### GOAL OF THE EXERCISE
Below are some records. Write out exactly their lines from the one with "courses by students" through the one with "Affordability of a credential is", and leave the pictures behind.

### RECORDS SUPPLIED
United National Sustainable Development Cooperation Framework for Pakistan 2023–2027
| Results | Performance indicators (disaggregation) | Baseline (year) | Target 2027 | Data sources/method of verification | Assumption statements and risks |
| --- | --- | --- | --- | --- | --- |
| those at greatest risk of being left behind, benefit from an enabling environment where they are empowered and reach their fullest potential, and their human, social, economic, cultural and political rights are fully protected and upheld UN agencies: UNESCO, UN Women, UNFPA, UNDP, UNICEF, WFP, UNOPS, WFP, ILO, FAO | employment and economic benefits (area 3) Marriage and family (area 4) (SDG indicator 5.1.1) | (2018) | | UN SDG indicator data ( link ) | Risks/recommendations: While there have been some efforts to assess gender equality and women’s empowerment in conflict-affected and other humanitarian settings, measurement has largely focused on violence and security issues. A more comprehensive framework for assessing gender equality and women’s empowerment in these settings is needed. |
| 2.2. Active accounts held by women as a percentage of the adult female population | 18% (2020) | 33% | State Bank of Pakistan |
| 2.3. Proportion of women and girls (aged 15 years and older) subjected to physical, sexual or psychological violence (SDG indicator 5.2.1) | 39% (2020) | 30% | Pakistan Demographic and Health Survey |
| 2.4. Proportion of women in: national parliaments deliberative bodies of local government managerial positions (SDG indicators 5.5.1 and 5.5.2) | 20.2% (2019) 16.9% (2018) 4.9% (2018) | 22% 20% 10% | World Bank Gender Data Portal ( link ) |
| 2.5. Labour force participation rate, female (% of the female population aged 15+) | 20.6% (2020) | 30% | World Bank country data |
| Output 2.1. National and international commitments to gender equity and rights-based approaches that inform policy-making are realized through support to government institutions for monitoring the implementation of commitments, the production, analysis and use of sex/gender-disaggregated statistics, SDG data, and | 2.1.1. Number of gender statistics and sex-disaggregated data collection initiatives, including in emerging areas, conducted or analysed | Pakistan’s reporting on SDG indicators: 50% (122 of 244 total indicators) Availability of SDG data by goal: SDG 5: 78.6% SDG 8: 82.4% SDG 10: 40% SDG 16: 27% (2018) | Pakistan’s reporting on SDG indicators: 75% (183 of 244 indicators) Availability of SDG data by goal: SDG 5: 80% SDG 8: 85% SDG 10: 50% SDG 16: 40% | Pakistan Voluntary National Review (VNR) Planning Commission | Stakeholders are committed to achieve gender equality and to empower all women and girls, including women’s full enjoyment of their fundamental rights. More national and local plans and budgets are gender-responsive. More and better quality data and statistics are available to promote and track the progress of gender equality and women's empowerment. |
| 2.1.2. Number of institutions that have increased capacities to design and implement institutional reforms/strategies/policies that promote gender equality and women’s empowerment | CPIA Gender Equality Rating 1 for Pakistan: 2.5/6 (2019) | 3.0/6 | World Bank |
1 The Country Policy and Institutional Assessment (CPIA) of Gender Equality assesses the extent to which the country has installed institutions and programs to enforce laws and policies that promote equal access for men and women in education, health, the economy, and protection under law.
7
* * *
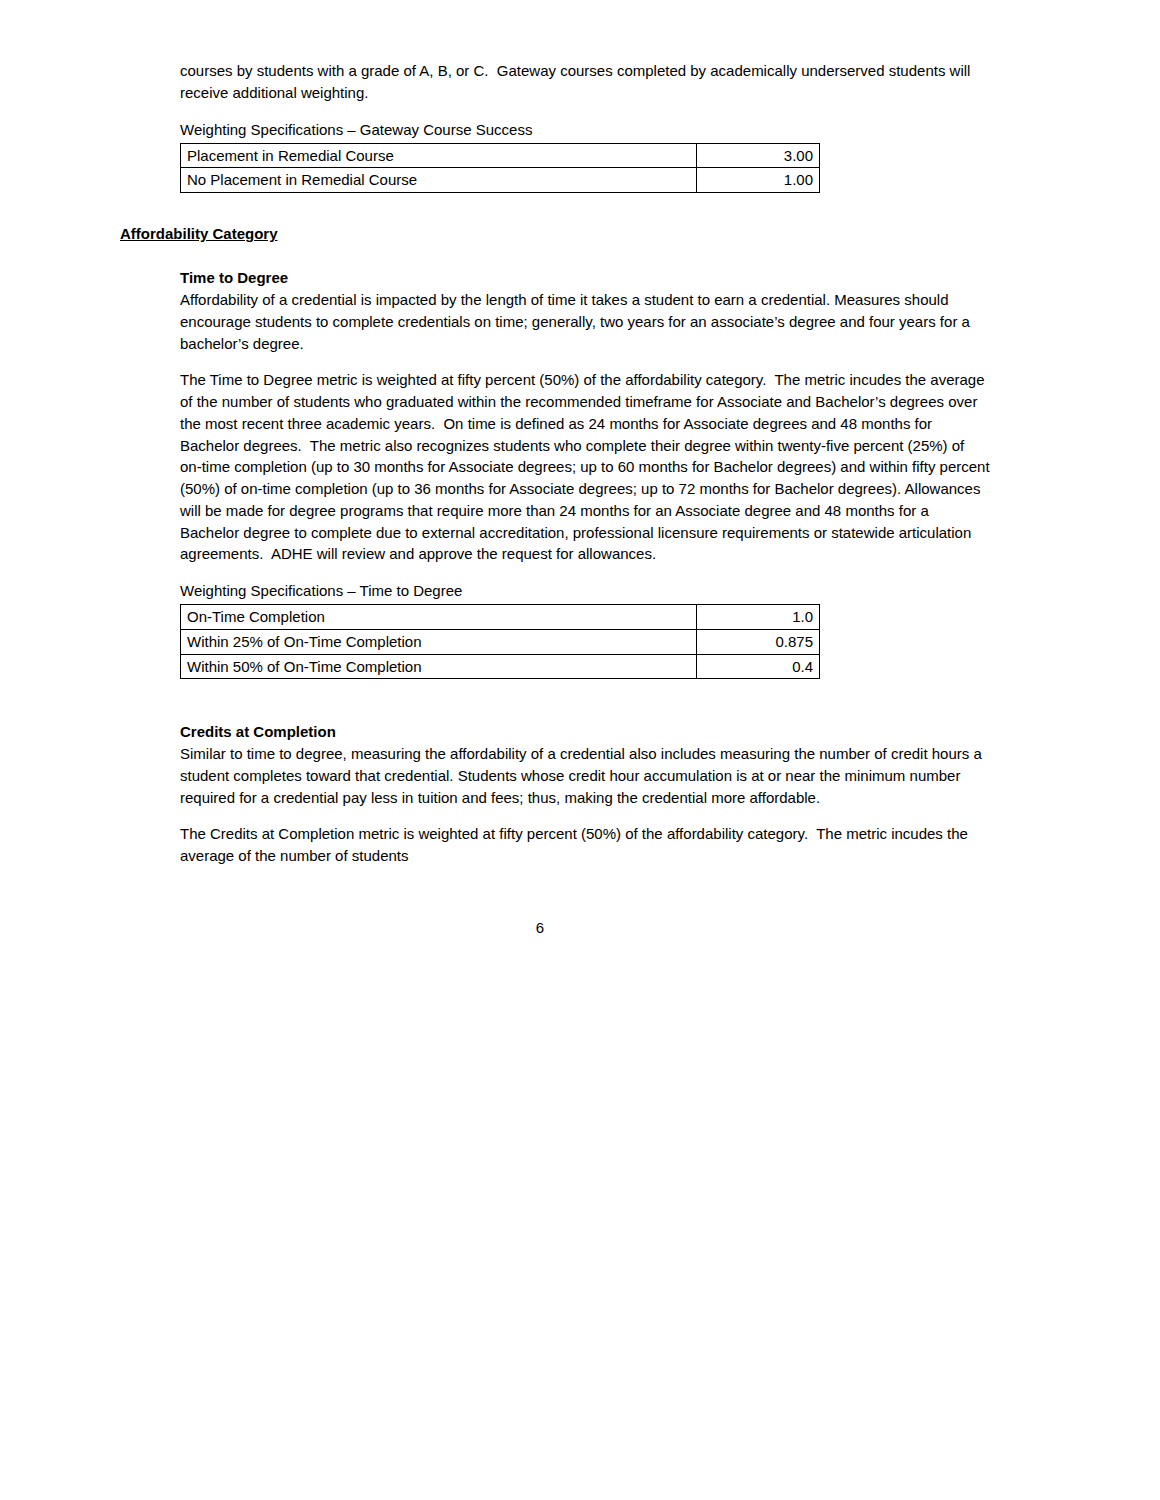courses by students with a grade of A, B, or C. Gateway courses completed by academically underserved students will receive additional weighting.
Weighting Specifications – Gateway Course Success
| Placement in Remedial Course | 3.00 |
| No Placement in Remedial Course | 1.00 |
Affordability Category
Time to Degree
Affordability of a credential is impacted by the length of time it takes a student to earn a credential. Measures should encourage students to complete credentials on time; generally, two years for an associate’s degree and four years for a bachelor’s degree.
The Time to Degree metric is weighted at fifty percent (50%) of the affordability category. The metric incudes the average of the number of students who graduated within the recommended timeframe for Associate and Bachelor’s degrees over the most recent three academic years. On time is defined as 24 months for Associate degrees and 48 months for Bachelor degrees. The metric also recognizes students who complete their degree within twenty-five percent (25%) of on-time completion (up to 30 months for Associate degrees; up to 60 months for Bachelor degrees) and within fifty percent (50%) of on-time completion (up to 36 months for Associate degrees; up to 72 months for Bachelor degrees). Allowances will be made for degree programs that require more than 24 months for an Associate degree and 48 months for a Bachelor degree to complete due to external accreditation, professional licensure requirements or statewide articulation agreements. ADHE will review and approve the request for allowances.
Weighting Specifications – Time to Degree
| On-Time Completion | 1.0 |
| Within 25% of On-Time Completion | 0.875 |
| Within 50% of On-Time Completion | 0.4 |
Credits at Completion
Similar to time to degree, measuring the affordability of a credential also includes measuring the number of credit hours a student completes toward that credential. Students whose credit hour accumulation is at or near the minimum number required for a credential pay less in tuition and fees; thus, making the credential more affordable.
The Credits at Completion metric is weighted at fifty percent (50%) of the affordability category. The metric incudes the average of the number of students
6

### RESPONSE
courses by students with a grade of A, B, or C. Gateway courses completed by academically underserved students will receive additional weighting.
Weighting Specifications – Gateway Course Success
| Placement in Remedial Course | 3.00 |
| No Placement in Remedial Course | 1.00 |
Affordability Category
Time to Degree
Affordability of a credential is impacted by the length of time it takes a student to earn a credential. Measures should encourage students to complete credentials on time; generally, two years for an associate’s degree and four years for a bachelor’s degree.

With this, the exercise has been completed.